Pregnancy is certainly a time of excitement. Apart from feeling joy, some pregnant women also deal with feelings of anxiety due to hormonal changes and the stress from dealing with changes and unknowns.
During pregnancy, a partner’s support is especially crucial as not only does it set the stage for what’s going to happen post-pregnancy, it’ll benefit everyone, including the baby. As a partner, if all you’ve been doing is feeling clueless and making an entrance only when your partner needs help — stop. You’re doing it wrong.
Here’s how you can support and contribute during this period to ensure your partner goes through a stress free and happy pregnancy.
1. Read up on pregnancy
My first suggestion is to read up to prepare yourself for any surprises and to arm yourself with some good-to-know knowledge. If you don’t know where to start, I recommend doing research on the different trimesters. When does morning sickness intensify, which stage is important for the baby’s development, and do symptoms change depending on the trimester? Did you know that expecting mothers feel the most energetic during their second trimester?
Knowing such information can help your wife feel less alone in this journey, and it’ll definitely come in handy when making important decisions, such as prenatal tests.

Records from a collection:
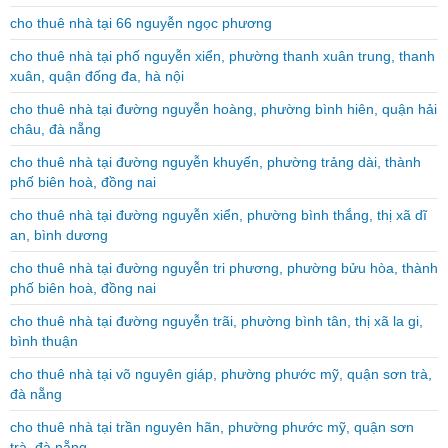
cho thuê nhà tại 66 nguyễn ngọc phương
cho thuê nhà tại phố nguyễn xiển, phường thanh xuân trung, thanh
xuân, quận đống đa, hà nội
cho thuê nhà tại đường nguyễn hoàng, phường bình hiên, quận hải
châu, đà nẵng
cho thuê nhà tại đường nguyễn khuyến, phường trảng dài, thành
phố biên hoà, đồng nai
cho thuê nhà tại đường nguyễn xiển, phường bình thắng, thị xã dĩ
an, bình dương
cho thuê nhà tại đường nguyễn tri phương, phường bửu hòa, thành
phố biên hoà, đồng nai
cho thuê nhà tại đường nguyễn trãi, phường bình tân, thị xã la gi,
bình thuận
cho thuê nhà tại võ nguyên giáp, phường phước mỹ, quận sơn trà,
đà nẵng
cho thuê nhà tại trần nguyên hãn, phường phước mỹ, quận sơn
trà, đà nẵng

■ **Required tasks**:
A. From the text on supporting a pregnant partner, print the passage starting with "Pregnancy is certainly" and going on through "changes and unknowns.", word for word.
B. Carry on the piece about supporting a partner through pregnancy, picking up right after its final sentence.

■ **Answers in order**:
A.
Pregnancy is certainly a time of excitement. Apart from feeling joy, some pregnant women also deal with feelings of anxiety due to hormonal changes and the stress from dealing with changes and unknowns.

B.
2. Strengthen your relationship with each other
Something I’ve noticed in my practice in Singapore is that couples tend to focus more on practical needs. Things like buying the right stroller, ensuring the baby’s bed is fixed and stocking up on diapers seem to be of utmost importance. While those shouldn’t be neglected, the priority at this point should be on nurturing the relationship and supporting each other emotionally as much as possible.
In practical terms, this could mean sharing with each other often about your feelings, and then validating each other to make sure no thought goes unheard or unaccepted. For instance, your pregnant partner might feel bored cooped up at home all day. Instead of saying: “I need to work, go hang out with your friends”, a more appropriate answer would be: “It sounds like you miss seeing your friends. Is there anything I can do to help?”
Building healthy validating skills before your child’s arrival will cement your bond for the many challenges to come.
3. Make your intentions known
This includes voicing out the ways in which you’ll show support, be it washing the dishes or agreeing that you’ll take on diaper changing duties at night once the baby comes along. Now, here’s the magical part: when an expectant mother perceives that she has a supportive partner, the chances of her going through the pregnancy healthy and happy is a lot higher. To put it simply, letting her know your intentions is already half the battle won.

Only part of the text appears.